А вчера еще оказалось, что после рейса она собиралась погостить у родственников в Питере  (уже третий год подряд в гости зовут – неудобно отказывать) и долгожданный миг встречи с любимой девушкой отдалялся еще, как минимум, дней на десять.
Смена, как назло, сегодня была на удивление легкая и скучная. Усталости Захар совсем не чувствовал. После работы он помог матери перетаскать закупленную впрок картошку  в погреб  и теперь маялся от безделья и неразрешимого гормонального кризиса.
Его рука как-то незаметно сама собой потянулась к телефону и начала набирать на экране сублимированные Захаром слова и символы. Перечитав все сообщение целиком, он так и не решился нажать на "отправить" и сохранил СМС в черновиках.
Захар пару раз тяжело вздохнул, минут десять бесцельно пощелкал пультом от телевизора и, не найдя ничего подходящего, стал собираться на улицу.
- Ты куда? – услышав шум в прихожей, крикнула из кухни мать.
- Пойду погуляю с ребятами.
- Что, опять как в прошлый раз – до поросячьего визга нажрётесь? Ты же обещал? Забыл уже?
- Да не собирались мы выпивать! Посидим, потрещим только, в картишки, может, перекинемся. Дома все равно делать нечего.
- Знаю я твои "картишки"! Перегаром они слишком сильно отдают. Смотри, кончишь как одноклассник твой, Сёмка Долматов, – под забором. Или, не дай Бог, на зону загремишь. У вас в компании таких полно – возьмут "на слабо" по пьяной лавочке и будем мы вместе с Аленкой тебе передачи возить.
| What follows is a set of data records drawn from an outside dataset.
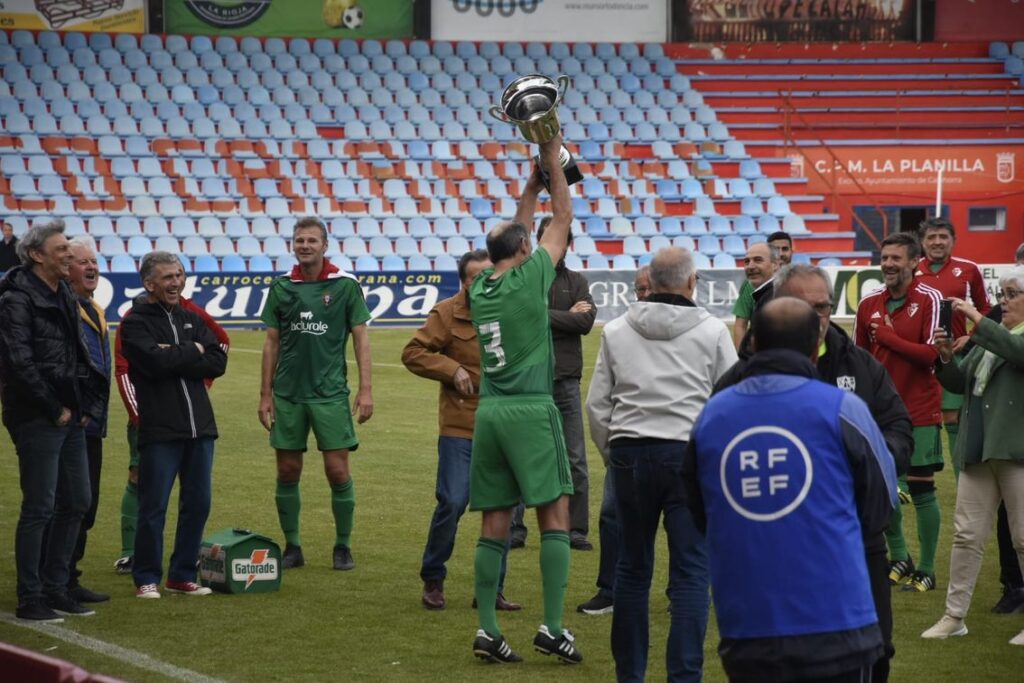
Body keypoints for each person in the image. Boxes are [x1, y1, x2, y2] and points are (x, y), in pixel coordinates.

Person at [715, 263, 913, 683]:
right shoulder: (734, 384)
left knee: (875, 654)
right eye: (804, 307)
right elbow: (705, 487)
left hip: (856, 552)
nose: (816, 318)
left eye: (822, 307)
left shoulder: (858, 365)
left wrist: (846, 490)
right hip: (765, 560)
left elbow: (897, 431)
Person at [587, 246, 737, 682]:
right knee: (691, 573)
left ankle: (630, 674)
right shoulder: (712, 330)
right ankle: (684, 675)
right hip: (689, 454)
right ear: (692, 282)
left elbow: (598, 405)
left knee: (632, 569)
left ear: (649, 283)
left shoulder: (617, 330)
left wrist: (613, 454)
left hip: (631, 451)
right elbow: (729, 402)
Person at [468, 135, 581, 665]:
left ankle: (488, 630)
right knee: (555, 515)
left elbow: (517, 234)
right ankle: (553, 628)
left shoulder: (480, 289)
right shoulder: (533, 276)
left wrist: (529, 189)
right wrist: (552, 157)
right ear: (523, 253)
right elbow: (563, 218)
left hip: (489, 413)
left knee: (494, 521)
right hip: (532, 409)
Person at [402, 249, 520, 612]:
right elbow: (413, 352)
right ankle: (433, 577)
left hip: (503, 426)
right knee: (452, 501)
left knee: (501, 508)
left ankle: (492, 588)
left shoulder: (512, 309)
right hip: (460, 426)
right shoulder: (447, 312)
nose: (483, 282)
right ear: (463, 282)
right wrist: (451, 369)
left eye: (489, 275)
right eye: (475, 277)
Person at [0, 220, 106, 621]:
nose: (69, 255)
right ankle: (30, 597)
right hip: (37, 416)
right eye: (62, 249)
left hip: (70, 414)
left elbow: (80, 354)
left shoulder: (63, 292)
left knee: (77, 500)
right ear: (37, 255)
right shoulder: (15, 300)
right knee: (40, 506)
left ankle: (57, 588)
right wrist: (54, 408)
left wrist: (85, 405)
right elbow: (18, 363)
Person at [259, 217, 373, 571]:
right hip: (288, 395)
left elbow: (361, 338)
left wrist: (366, 390)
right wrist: (265, 395)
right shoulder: (282, 287)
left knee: (337, 471)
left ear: (325, 245)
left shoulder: (344, 285)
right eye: (299, 240)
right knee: (287, 470)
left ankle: (343, 545)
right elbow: (271, 342)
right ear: (292, 245)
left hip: (330, 393)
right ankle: (292, 546)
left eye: (311, 240)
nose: (305, 245)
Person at [921, 267, 1024, 646]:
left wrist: (979, 319)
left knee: (1023, 537)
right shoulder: (991, 338)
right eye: (1003, 294)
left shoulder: (997, 335)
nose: (1003, 301)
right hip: (979, 448)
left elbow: (1017, 352)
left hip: (1016, 451)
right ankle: (954, 616)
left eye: (1012, 294)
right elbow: (959, 381)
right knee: (966, 535)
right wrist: (947, 358)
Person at [120, 252, 227, 598]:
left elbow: (218, 360)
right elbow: (153, 362)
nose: (176, 282)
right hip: (161, 429)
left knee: (198, 504)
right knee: (153, 506)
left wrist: (175, 353)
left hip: (201, 428)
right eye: (168, 277)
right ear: (149, 283)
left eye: (179, 275)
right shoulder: (134, 322)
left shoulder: (191, 317)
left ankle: (181, 575)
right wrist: (192, 350)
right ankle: (146, 576)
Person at [855, 231, 944, 593]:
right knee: (883, 487)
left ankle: (927, 568)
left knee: (922, 489)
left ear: (914, 262)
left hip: (919, 408)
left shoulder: (930, 298)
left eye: (896, 258)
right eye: (884, 258)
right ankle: (900, 557)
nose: (888, 264)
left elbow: (932, 355)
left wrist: (889, 338)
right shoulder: (868, 304)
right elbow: (859, 359)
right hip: (880, 414)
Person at [509, 218, 597, 551]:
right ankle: (514, 527)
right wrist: (565, 316)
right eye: (547, 237)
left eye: (559, 237)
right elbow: (518, 317)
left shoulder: (577, 281)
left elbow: (585, 321)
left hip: (565, 380)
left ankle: (576, 530)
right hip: (529, 380)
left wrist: (541, 315)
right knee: (522, 454)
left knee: (575, 459)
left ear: (566, 243)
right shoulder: (523, 277)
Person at [576, 263, 654, 614]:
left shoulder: (702, 329)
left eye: (649, 288)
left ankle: (680, 594)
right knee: (611, 516)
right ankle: (609, 589)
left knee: (681, 523)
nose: (644, 295)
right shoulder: (618, 331)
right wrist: (610, 450)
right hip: (627, 443)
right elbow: (598, 400)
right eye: (640, 289)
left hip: (676, 445)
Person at [52, 236, 112, 604]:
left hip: (92, 422)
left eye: (94, 261)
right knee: (68, 502)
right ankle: (54, 581)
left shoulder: (93, 308)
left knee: (85, 505)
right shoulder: (64, 309)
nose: (92, 267)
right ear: (65, 269)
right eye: (82, 262)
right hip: (74, 420)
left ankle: (68, 577)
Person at [913, 217, 991, 465]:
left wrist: (972, 336)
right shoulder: (911, 270)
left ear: (953, 241)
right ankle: (915, 477)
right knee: (918, 415)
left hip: (954, 355)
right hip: (920, 356)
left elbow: (986, 309)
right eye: (931, 237)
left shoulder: (968, 269)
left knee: (953, 418)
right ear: (922, 242)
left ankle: (962, 481)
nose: (937, 242)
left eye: (943, 237)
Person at [731, 242, 780, 350]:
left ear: (775, 265)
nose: (750, 266)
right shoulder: (750, 287)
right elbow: (740, 324)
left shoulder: (784, 293)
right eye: (747, 261)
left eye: (758, 260)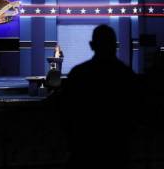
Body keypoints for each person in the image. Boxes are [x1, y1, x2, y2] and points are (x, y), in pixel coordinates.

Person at [59, 25, 139, 169]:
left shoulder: (78, 74)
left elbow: (65, 111)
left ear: (92, 45)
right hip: (117, 150)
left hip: (84, 149)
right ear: (115, 45)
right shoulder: (127, 75)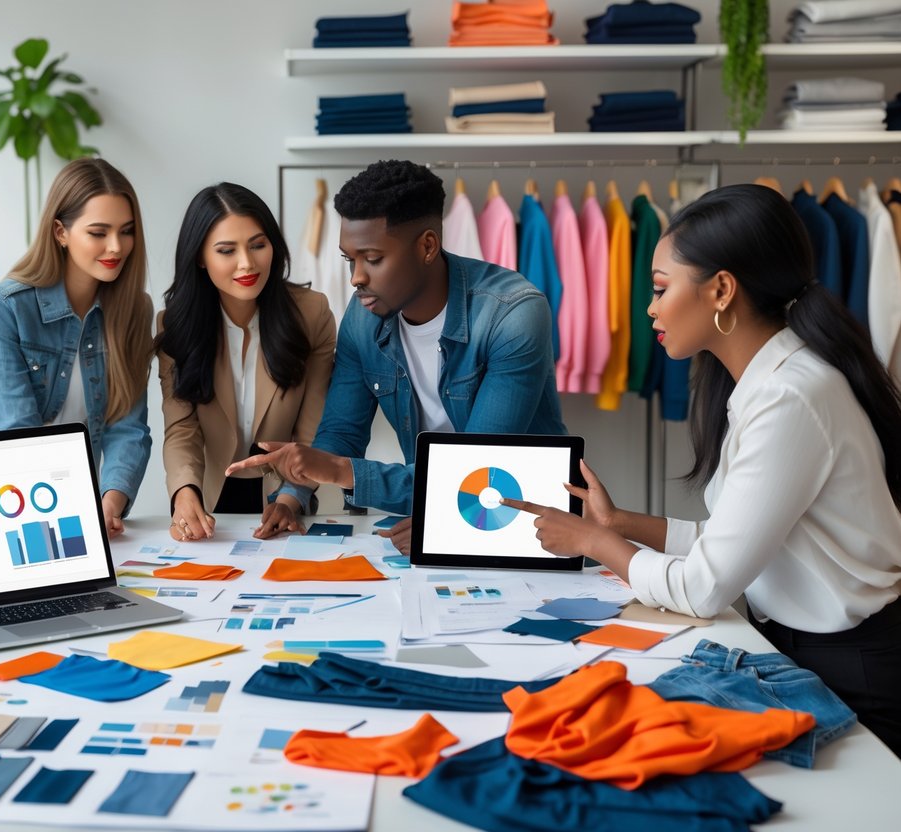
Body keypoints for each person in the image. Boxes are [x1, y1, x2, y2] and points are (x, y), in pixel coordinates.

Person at [506, 184, 901, 756]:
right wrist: (620, 524)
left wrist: (594, 542)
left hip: (854, 671)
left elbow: (704, 587)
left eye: (661, 289)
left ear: (721, 290)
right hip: (807, 650)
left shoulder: (792, 396)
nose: (649, 308)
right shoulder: (769, 383)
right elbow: (734, 548)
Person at [228, 159, 566, 553]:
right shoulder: (363, 316)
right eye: (349, 260)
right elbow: (342, 430)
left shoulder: (513, 313)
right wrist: (292, 498)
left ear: (427, 246)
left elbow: (481, 471)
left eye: (372, 259)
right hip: (431, 511)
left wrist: (342, 472)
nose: (356, 277)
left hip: (527, 526)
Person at [0, 158, 152, 538]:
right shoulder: (7, 306)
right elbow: (17, 430)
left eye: (126, 231)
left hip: (68, 500)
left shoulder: (134, 309)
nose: (117, 246)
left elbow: (128, 428)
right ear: (60, 232)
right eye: (99, 232)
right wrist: (66, 510)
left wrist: (109, 501)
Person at [156, 183, 335, 542]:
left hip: (294, 494)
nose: (247, 263)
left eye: (258, 244)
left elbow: (314, 426)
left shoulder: (311, 312)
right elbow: (181, 428)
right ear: (200, 257)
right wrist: (184, 491)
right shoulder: (174, 325)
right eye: (226, 250)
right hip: (211, 497)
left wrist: (290, 498)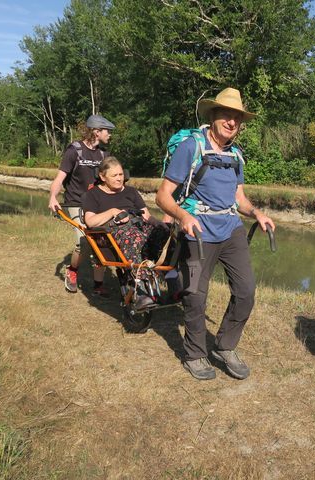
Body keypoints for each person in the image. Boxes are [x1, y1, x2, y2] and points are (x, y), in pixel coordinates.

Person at [156, 87, 275, 381]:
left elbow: (239, 198)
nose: (232, 122)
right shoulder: (191, 148)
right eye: (226, 115)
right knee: (195, 296)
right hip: (197, 232)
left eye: (237, 118)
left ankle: (225, 346)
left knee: (246, 292)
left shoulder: (236, 154)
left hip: (231, 229)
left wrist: (257, 213)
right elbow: (162, 196)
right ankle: (195, 354)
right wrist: (183, 216)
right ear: (213, 115)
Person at [81, 157, 169, 308]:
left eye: (121, 174)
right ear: (102, 177)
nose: (119, 178)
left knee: (167, 235)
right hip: (110, 233)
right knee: (134, 237)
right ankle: (140, 291)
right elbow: (90, 221)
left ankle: (174, 282)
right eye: (114, 175)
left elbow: (146, 215)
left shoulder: (131, 192)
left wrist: (161, 226)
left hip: (137, 226)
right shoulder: (93, 194)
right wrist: (113, 212)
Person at [48, 114, 115, 296]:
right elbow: (59, 178)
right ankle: (73, 270)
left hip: (96, 204)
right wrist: (53, 197)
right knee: (83, 241)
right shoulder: (74, 151)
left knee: (102, 240)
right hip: (76, 202)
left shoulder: (104, 154)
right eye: (107, 131)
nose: (110, 134)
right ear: (96, 131)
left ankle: (98, 285)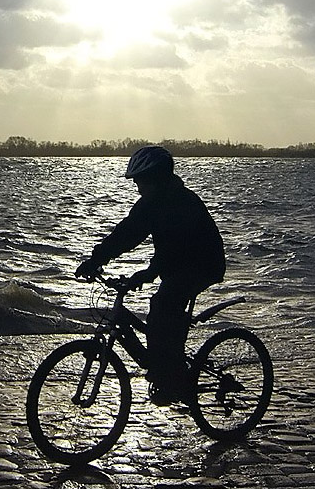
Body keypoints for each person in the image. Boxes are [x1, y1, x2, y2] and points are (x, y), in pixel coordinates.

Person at [75, 145, 226, 405]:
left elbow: (174, 250)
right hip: (175, 264)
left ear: (156, 177)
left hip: (203, 264)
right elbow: (126, 234)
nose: (137, 187)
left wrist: (145, 275)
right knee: (163, 312)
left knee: (163, 302)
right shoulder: (150, 204)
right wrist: (95, 259)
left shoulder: (182, 203)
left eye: (140, 181)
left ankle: (172, 375)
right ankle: (165, 366)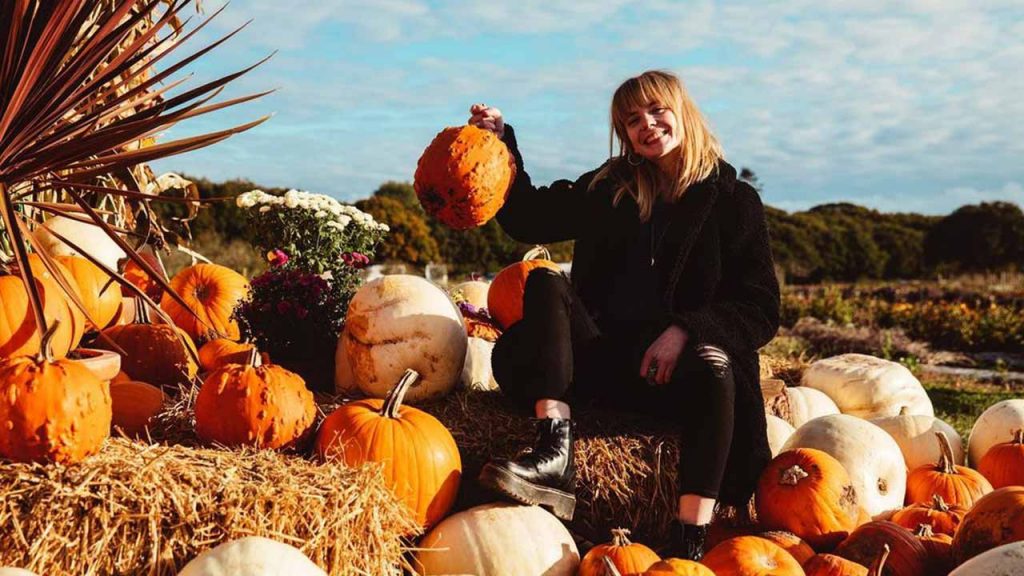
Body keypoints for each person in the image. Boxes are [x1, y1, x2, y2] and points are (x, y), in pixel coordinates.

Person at [467, 70, 781, 560]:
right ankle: (555, 452)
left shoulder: (734, 203)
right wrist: (501, 144)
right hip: (609, 364)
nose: (647, 125)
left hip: (686, 380)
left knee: (718, 364)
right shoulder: (611, 187)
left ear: (683, 112)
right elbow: (529, 216)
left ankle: (690, 542)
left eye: (657, 111)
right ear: (623, 132)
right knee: (546, 278)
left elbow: (760, 307)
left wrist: (687, 329)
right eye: (632, 119)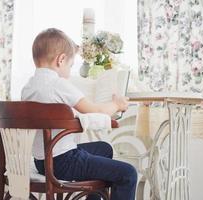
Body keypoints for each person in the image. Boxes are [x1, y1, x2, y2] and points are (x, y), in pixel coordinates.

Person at [21, 28, 137, 200]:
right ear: (61, 60)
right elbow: (96, 110)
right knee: (128, 174)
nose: (70, 70)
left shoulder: (27, 88)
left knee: (103, 149)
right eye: (70, 65)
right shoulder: (58, 84)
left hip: (42, 162)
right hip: (64, 162)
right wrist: (117, 104)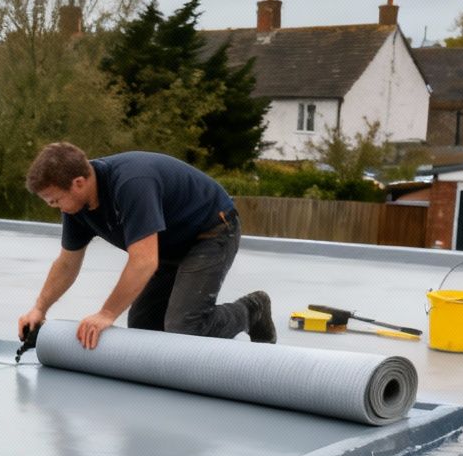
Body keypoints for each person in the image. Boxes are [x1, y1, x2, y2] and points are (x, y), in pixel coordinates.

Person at [17, 143, 275, 351]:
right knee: (143, 325)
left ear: (78, 183)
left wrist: (106, 313)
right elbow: (67, 263)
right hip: (168, 244)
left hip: (211, 231)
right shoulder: (77, 209)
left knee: (185, 327)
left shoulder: (131, 183)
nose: (56, 207)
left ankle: (252, 309)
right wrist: (39, 308)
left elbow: (144, 261)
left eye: (55, 200)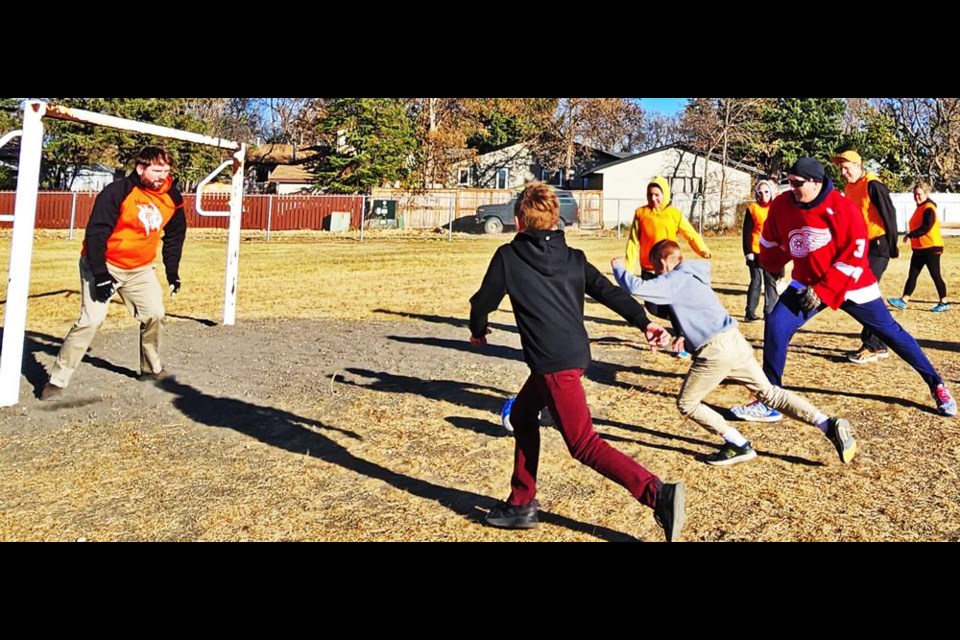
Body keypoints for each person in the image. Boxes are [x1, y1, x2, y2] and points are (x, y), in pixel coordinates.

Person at [469, 181, 686, 541]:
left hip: (554, 366)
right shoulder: (574, 258)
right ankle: (521, 503)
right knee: (522, 415)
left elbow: (483, 302)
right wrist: (644, 322)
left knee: (584, 444)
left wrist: (478, 330)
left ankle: (657, 494)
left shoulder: (508, 257)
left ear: (519, 221)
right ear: (555, 220)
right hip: (570, 357)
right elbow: (610, 293)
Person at [730, 157, 956, 423]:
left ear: (815, 183)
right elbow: (770, 240)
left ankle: (937, 385)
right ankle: (770, 400)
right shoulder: (783, 204)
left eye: (797, 183)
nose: (791, 188)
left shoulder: (843, 208)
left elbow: (855, 255)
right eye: (788, 182)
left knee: (892, 334)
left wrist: (824, 290)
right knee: (777, 323)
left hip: (852, 283)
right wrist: (772, 263)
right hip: (807, 280)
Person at [612, 240, 856, 466]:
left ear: (664, 263)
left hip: (715, 351)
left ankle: (738, 444)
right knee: (770, 394)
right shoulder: (693, 276)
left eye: (656, 269)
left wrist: (619, 268)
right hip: (735, 341)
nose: (657, 275)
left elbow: (636, 287)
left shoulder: (674, 279)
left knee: (687, 403)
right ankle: (827, 423)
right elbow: (696, 315)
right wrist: (684, 340)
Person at [41, 146, 185, 400]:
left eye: (166, 170)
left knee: (155, 314)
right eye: (157, 170)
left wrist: (172, 272)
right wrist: (100, 273)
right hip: (104, 263)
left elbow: (175, 235)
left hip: (140, 268)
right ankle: (57, 380)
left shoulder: (171, 196)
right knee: (91, 320)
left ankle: (151, 368)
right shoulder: (118, 192)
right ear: (141, 169)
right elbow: (96, 232)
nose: (163, 175)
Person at [625, 175, 710, 355]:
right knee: (653, 307)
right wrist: (628, 266)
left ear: (665, 194)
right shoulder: (641, 214)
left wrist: (702, 249)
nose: (653, 199)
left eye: (657, 194)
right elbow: (633, 241)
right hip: (648, 268)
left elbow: (690, 234)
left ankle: (683, 341)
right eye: (650, 195)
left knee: (674, 306)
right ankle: (683, 322)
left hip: (669, 270)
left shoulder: (674, 214)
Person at [829, 150, 900, 365]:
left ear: (858, 165)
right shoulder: (850, 187)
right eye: (840, 168)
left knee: (866, 293)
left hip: (879, 245)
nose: (843, 172)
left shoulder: (873, 184)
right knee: (861, 292)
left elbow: (890, 214)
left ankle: (874, 345)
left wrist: (893, 245)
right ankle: (877, 342)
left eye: (846, 167)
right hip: (862, 246)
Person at [888, 182, 949, 313]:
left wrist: (911, 235)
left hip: (931, 247)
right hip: (920, 248)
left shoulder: (929, 207)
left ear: (926, 194)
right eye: (915, 194)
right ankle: (903, 300)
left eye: (919, 194)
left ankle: (944, 302)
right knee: (913, 274)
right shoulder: (920, 207)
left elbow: (927, 227)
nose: (917, 197)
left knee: (935, 275)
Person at [742, 179, 780, 322]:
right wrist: (748, 253)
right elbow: (746, 232)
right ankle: (750, 313)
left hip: (772, 251)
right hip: (756, 251)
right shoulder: (752, 208)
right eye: (760, 192)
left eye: (766, 192)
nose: (764, 195)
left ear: (771, 193)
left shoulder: (776, 207)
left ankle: (770, 311)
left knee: (771, 282)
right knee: (756, 281)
Только вот она девка смазливая, долго ждать не будет. Может и сейчас с кем кувыркается на теплоходе своем. Шалава, она и есть шалава.
- У меня своя голова на плечах! Не маленький уже! А про Аленку еще раз так скажешь – уйду на съемную квартиру, не отыщешь! – последняя тирада Захара звучала уже из сеней. Долго ссориться с матерью бесполезно – раскатает под милую душу. Но последнее слово ему все же хотелось оставить за собой.
Захар стремительно выбежал из дома и зашагал по направлению к трем пятиэтажным домам, расположенным в центре района в виде буквы "П".  Когда он подошел к их постоянному месту сбора – доминошному столику во дворе пятиэтажек – почти вся компания уже была в сборе: Сыч, Бомба, Круглый, Карась и Трубач по всей видимости находились там уже не один час, судя по порожней литровине из-под самогонки. Не хватало только одного Алекса.
- О, Захар, здорово! Давно ты к нам не захаживал. Что – мамка не пускает? – развязным тоном произнес Карась, протягивая для рукопожатия свою промасленную клешню.
- Буду я у нее еще спрашивать – обидчиво буркнул Захар – на работе задолбали, последнюю неделю падаю после нее как подкошенный. Четверых электриков сократили в бригаде, а зарплаты хрен добавили. Вот и вкалываем как рабы на галерах. Собрать бы всю эту конторскую сволочь, -  да к станку! Чтобы знали - каким потом мы им на коттеджи с иномарками зарабатываем.
- А мы тут тебя вспоминали как раз – судя по достаточно внятной речи Круглый сегодня воздерживался от серьезных возлияний и был тут самым трезвым – правда, что ты всем своим бабам прозвища придумывал звериные?
- Получается, что так. Хоть я и не специально подбирал. Само собой так получилось. Катька Федотова, когда мы с ней гуляли, была очень на серую мышку похожа. Вот я ее "мышонком" и прозывал. Пока из армии ждала – из "серой мышки" в "крысу" превратилась – с грузинами снюхалась. Они ее быстро раскрутили. Я с ней больше и не здороваюсь, делаю вид, будто она пустое место, ш – ш – шлюха! После армии с Жанкой Пестрецовой загулял. Так она – вылитая макака, такое же личико маленькое и гримасничает постоянно.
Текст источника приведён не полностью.